L’Azuma Odori offre également l’opportunité d’assister à une cérémonie du thé présidée par une véritable geisha dans une pièce dédiée. Chacun peut s’asseoir un moment devant la scène et observer le processus sans mot dire. La geisha qui effectue son rituel millimétré éblouit la salle de sa beauté. Sa main délicate ne tremble pas. Elle maîtrise parfaitement son œuvre dont la gestuelle est codifiée à l’extrême. Chaque observateur reçoit enfin un peu de thé fraîchement préparé.
Cet Odori, c’est aussi l’occasion de déguster de la cuisine traditionnelle haut de gamme (tel le fameux Shokado Bento) préparée par les ryôtei de Shinbashi qui cuisinent pour les banquets de geishas du quartier. Ryôtei magnifiquement vêtues qu’il sera également possible de rencontrer et d’observer sur scène durant le spectacle. Le tout est largement arrosé de saké versé dans un masu, cette coupe carrée en bois dans laquelle on déguste traditionnellement le breuvage légèrement alcoolisé. Chaque visiteur pourra repartir avec son masu en guise de souvenir.
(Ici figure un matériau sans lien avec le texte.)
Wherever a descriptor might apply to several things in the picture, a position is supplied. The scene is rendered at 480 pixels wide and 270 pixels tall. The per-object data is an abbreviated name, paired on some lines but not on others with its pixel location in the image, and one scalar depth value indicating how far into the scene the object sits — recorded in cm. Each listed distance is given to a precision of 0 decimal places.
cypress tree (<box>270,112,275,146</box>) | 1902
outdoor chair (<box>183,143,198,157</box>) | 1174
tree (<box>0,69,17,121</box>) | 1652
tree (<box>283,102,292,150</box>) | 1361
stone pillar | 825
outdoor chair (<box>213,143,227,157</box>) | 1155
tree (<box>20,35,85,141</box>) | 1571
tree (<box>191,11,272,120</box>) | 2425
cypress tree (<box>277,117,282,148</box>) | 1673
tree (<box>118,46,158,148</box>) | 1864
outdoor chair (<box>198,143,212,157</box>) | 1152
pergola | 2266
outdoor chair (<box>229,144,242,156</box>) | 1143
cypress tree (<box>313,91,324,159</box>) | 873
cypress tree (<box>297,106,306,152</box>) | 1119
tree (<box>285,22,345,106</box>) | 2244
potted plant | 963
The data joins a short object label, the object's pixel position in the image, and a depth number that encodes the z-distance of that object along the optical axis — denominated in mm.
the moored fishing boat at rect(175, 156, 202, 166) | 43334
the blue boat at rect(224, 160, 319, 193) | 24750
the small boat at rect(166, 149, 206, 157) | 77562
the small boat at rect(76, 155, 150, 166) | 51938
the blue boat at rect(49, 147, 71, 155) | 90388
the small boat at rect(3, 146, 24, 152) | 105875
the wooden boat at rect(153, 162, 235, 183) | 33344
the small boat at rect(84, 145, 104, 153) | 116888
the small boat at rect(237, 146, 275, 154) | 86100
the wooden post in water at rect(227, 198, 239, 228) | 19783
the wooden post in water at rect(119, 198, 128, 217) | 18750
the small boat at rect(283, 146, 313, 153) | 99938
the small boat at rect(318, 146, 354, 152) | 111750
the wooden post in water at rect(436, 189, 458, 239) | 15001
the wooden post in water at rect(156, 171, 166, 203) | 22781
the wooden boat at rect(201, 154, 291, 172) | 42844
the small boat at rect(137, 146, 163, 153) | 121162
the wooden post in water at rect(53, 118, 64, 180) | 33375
Pour ce qui est de la représentation à laquelle nous avons pu assister, ce qui nous a particulièrement frappé fut le peu de personnes présentes. À peine la moitié de la salle était pleine et le gris était la couleur qui dominait les têtes. Très peu de jeunes gens présents, voire pas du tout. Quelle infinie tristesse de voir les jeunes Japonais tourner le dos à leur propre culture, si riche, si merveilleuse. Les étrangers, également, étaient aux abonnés absents. Poulpy n’en a pas vu un seul, si ce n’est son reflet dans un miroir.
Là encore, on peut se questionner. Manque d’information ? de communication ? d’intérêt ? Comment un tel évènement grandiose peut passer à ce point inaperçu alors que Kyoto croule littéralement sous le poids du tourisme de masse ? Le contraste est radical. L’interdiction d’y faire des photographies n’y est-elle pas pour quelque-chose à l’époque d’Instagram ? Difficile à dire.
Pourtant, nombreux sont les étrangers à vouloir rencontrer des geishas, apprécier le saké ou encore vouloir assister à une cérémonie du thé : tout ce que propose l’Azuma Odori. Il semblerait donc que dans l’imaginaire touristique, la geisha soit associée par défaut au Kansai et à Kyoto. Devant nous yeux éblouis, nous ne pouvons que constater l’erreur. Mais alors, comment réhabiliter cet Odori à l’étranger et chez les jeunes japonais ? En définitive, n’est-pas une bonne chose pour les fans du genre ? Voire même un secret bien gardé que nos fans attentifs sauront faire fructifier l’année prochaine ? Dans tous les cas, voilà un enjeu de taille pour l’avenir des geishas de Tokyo qui doivent assurer leur survie dans une culture moderne en constante révolution.